● **ENUNCIADO DA TAREFA A**
Traduza para o inglês a seguinte frase do discurso sobre a multiplicidade de leis: "O Brasil é um país de Direito escrito, e, portanto, em geral, vamos buscar nas normas editadas a solução de determinados problemas, embora, na sua aplicação e interpretação, como é óbvio, tenhamos que levar em conta os princípios fundamentais."
::::::::::
MARCELO LEONARDO, Presidente da Ordem dos Advogados do Brasil, Seção Minas Gerais - OAB-MG.
Discurso
Discursa sobre o tema: "A Multiplicidade de Leis e as Dificuldades para
os Operadores do Direito".
Reunião
181ª reunião ESPECIAL
Legislatura 14ª legislatura, 4ª sessão legislativa ORDINÁRIA
Publicação Diário do Legislativo em 06/07/2002
Página 33, Coluna 4
Evento Fórum Técnico: A Consolidação das Leis e o Aperfeiçoamento da Democracia.
Assunto LEGISLATIVO. ADMINISTRAÇÃO PÚBLICA.
Observação Participantes dos debates: Marcílio França Castro, Américo Avelino Barbosa.
Legislatura 14ª legislatura, 4ª sessão legislativa ORDINÁRIA
Publicação Diário do Legislativo em 06/07/2002
Página 33, Coluna 4
Evento Fórum Técnico: A Consolidação das Leis e o Aperfeiçoamento da Democracia.
Assunto LEGISLATIVO. ADMINISTRAÇÃO PÚBLICA.
Observação Participantes dos debates: Marcílio França Castro, Américo Avelino Barbosa.
181ª REUNIÃO ESPECIAL DA 4ª SESSÃO LEGISLATIVA ORDINÁRIA DA 14ª
LEGISLATURA, EM 10/6/2002
Palavras do Sr. Marcelo Leonardo
Caríssimo Presidente, Deputado Wanderley Ávila; ilustre
coordenador dos debates, Deputado Eduardo Brandão; colegas
participantes deste painel do fórum técnico sobre a consolidação
das leis e o aperfeiçoamento da democracia; participantes do
evento; em primeiro lugar, agradeço o convite formulado a mim por
esta Casa para participar deste fórum. Acredito que os
organizadores do evento tenham sido extremamente felizes ao
convidarem para falar, em primeiro lugar, o Prof. Menelick de
Carvalho Neto, dando-me, em seguida, a palavra. Iremos,
naturalmente, mudar de um plano para outro, planos diametralmente
opostos. As colocações do Prof. Menelick, fora de dúvida, são as
de um filósofo, de um cientista, de um pensador que merece todo o
nosso respeito e admiração.
O tema a mim apresentado para debate diz respeito à
multiplicidade de leis e às dificuldades dos operadores do
Direito. Então, tenho que descer muito ao dia-a-dia da aplicação,
da interpretação da lei, do conhecimento da legislação, da sua
vigência e os múltiplos problemas daí resultantes para aqueles
que, genericamente, chamamos de operadores do Direito,
legisladores, Juízes, membros do Ministério Público, advogados e
todos aqueles que lidam com o dia-a-dia da aplicação das normas
jurídicas. O Brasil é um país de Direito escrito, e, portanto, em
geral, vamos buscar nas normas editadas a solução de determinados
problemas, embora, na sua aplicação e interpretação, como é óbvio,
tenhamos que levar em conta os princípios fundamentais.
::::::::::
● **ENUNCIADO DA TAREFA B**
Expresse como lista numerada tudo o que vai da linha da listagem que contém "Objects present in" até o final da listagem, com as duas extremidades incluídas e sem as linhas em branco.

Entradas do conjunto de dados
::::::::::
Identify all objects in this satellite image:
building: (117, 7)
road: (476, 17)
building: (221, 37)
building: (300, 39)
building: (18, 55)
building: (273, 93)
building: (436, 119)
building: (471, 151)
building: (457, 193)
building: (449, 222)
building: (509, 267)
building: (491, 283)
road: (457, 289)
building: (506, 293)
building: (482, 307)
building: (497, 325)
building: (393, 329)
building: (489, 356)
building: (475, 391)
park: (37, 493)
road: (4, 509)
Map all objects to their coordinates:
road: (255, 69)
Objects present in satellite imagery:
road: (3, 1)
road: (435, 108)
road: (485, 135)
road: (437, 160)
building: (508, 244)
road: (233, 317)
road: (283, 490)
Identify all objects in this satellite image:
::::::::::
● **SOLUÇÃO COMENTADA A**
Brazil is a country of written law, and therefore, in general, we look to the enacted norms for the solution to certain problems, although, in their application and interpretation, as is obvious, we must take the fundamental principles into account.

● **SOLUÇÃO COMENTADA B**
1. Objects present in satellite imagery:
2. road: (3, 1)
3. road: (435, 108)
4. road: (485, 135)
5. road: (437, 160)
6. building: (508, 244)
7. road: (233, 317)
8. road: (283, 490)
9. Identify all objects in this satellite image:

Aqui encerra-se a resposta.